On the Fulcrum of History

I suspect this assessment (via Real Clear World) of George W. Bush's Middle East policies is on the mark.

The Arab Spring's outcome will take decades to work out. We must remain engaged and work the problem as an opportunity and not look away is if the unrest is a curse. I think this is about right:

Did the fall of Saddam break the myth about the power of such dictatorships? It is not unrealistic to think that Saddam’s trial could have planted the idea that dictators may face a reckoning in the end. How much did this contribute to the Arab Spring? The Berlin Wall did not fall because somebody kicked it: the ideas propping it up collapsed much earlier, with the Mikhail Gorbachev’s reforms in Russia. The idea that the Arab Spring was triggered by a self-immolating street trader in an obscure Tunisian town is just not credible. ...

A philosopher with an Iraqi background asks the rhetorical question: ‘A young man from the city of Al-Salt in Jordan decides to infiltrate Iraq and blow himself up in a book market together with a couple of hundred people. His family celebrate his martyrdom and people in the area congratulate them on that glory.
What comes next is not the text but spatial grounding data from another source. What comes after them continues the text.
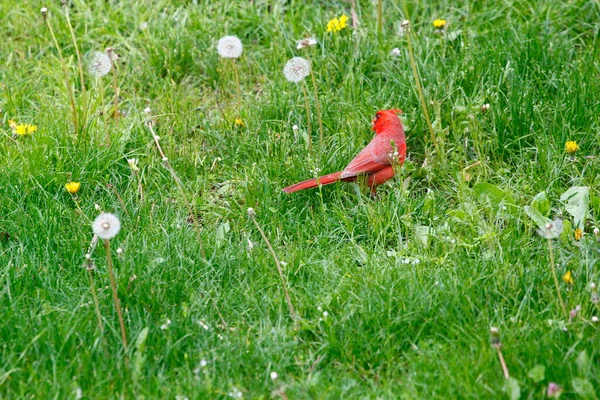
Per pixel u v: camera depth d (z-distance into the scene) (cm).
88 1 1372
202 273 886
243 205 1009
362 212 975
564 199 954
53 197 980
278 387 707
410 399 709
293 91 1171
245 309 842
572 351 740
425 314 806
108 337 789
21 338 773
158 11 1328
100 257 904
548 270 851
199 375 755
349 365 768
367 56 1210
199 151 1100
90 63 1142
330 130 1112
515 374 726
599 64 1164
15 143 1096
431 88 1131
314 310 827
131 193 1002
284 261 902
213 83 1244
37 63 1266
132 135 1104
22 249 898
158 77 1238
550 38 1214
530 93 1098
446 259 892
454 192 1021
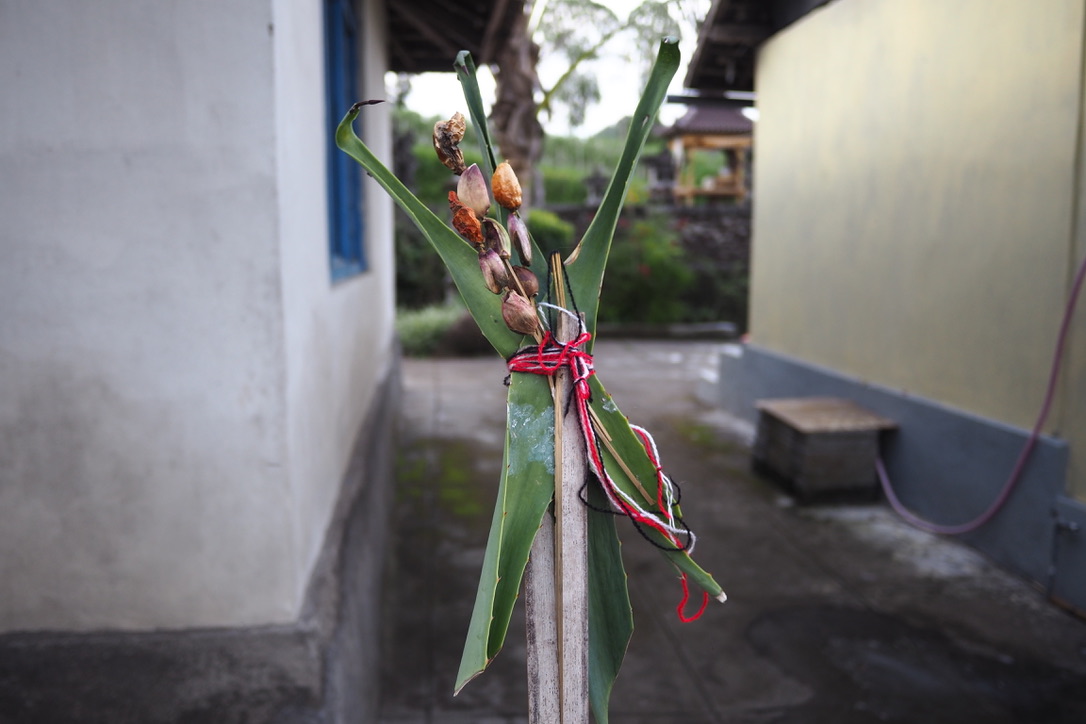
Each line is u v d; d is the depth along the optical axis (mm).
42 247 1900
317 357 2500
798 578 3996
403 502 5156
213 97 1890
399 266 13758
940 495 4543
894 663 3211
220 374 1948
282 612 1987
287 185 2045
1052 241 3715
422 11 6574
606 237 1143
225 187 1911
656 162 17703
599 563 1167
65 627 1968
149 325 1930
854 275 5492
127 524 1961
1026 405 3922
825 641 3387
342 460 3127
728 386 7656
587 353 1119
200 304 1934
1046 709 2916
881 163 5117
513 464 1066
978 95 4180
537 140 10406
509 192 1084
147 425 1947
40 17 1852
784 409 5348
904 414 4883
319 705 1958
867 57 5242
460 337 11312
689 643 3385
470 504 5105
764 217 6965
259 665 1941
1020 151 3895
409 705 2945
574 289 1141
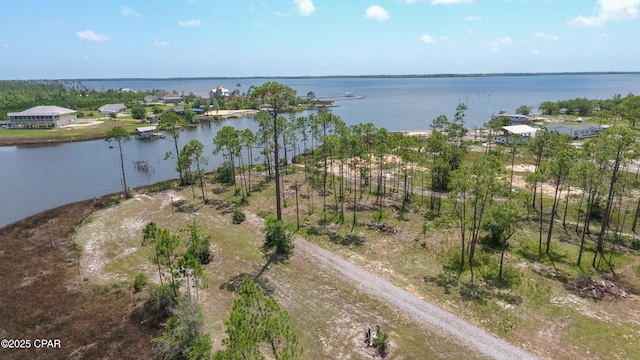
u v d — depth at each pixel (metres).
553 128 104.38
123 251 39.38
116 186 68.38
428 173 65.50
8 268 35.84
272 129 67.06
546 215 46.66
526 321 26.88
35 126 133.38
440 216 46.12
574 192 54.09
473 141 101.81
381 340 23.88
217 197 57.16
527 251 37.50
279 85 41.41
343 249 38.72
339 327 26.39
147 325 27.23
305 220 46.50
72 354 24.27
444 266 34.97
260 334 17.00
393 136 64.12
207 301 29.80
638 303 28.67
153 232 28.16
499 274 32.97
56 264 36.72
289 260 36.53
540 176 39.72
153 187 63.47
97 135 119.38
Why is that the fault of George Bush?’

The US certainly bit off more than it could chew in Iraq, but this may have shaken the region out of stagnation that has dominated the lives of at least two gene-rations. It may take another generation to be able to evaluate the true impact.

I take exception to the notion that we bit off more than we could chew in Iraq. We did win, after all. Yes, the war was more difficult than envisioned. But that was because of our enemies and allies--not because of Saddam's power of resistance--as the author even admits:

How much of the chaos that followed the removal of Saddam was caused by the regimes that the US was ‘engaging’ with? Syria and Iran openly promoted the chaos; but Egypt, Turkey, Saudi Arabia, Libya, Yemen and even the UAE sheikhdoms didn’t help. In invading Iraq, was the US fighting against the whole regional system?

Yes, our enemies, Syria, Iran, and al Qaeda, fought us in Iraq. But our regional allies at best refused to help us because these largely Sunni governments hated the idea of a Shia-led Arab government. At worst, they allowed their own jihadis 9and the cash to sustain their murder sprees) to flow to Iraq so we would kill them there. We had to chew longer and harder to digest the war, but we did it.

Notwithstanding that, do read the whole thing. As I wrote many years ago, when the history of the Middle East for this era is written, Bush 43 may well be known as George the Liberator:

Our victory in Iraq will change the rules in a region still frozen in the Cold War era standards of strongmen who rule without regard to their people or their well being. When the history of the Middle East in this era is written, President Bush may well be known as George the Liberator.

A self-immolating vendor in Tunisia was surely the proximate cause of the Arab Spring. The underlying cause is yet to be fully explored. We may require historians not so invested in their ahistorical anti-war opinions.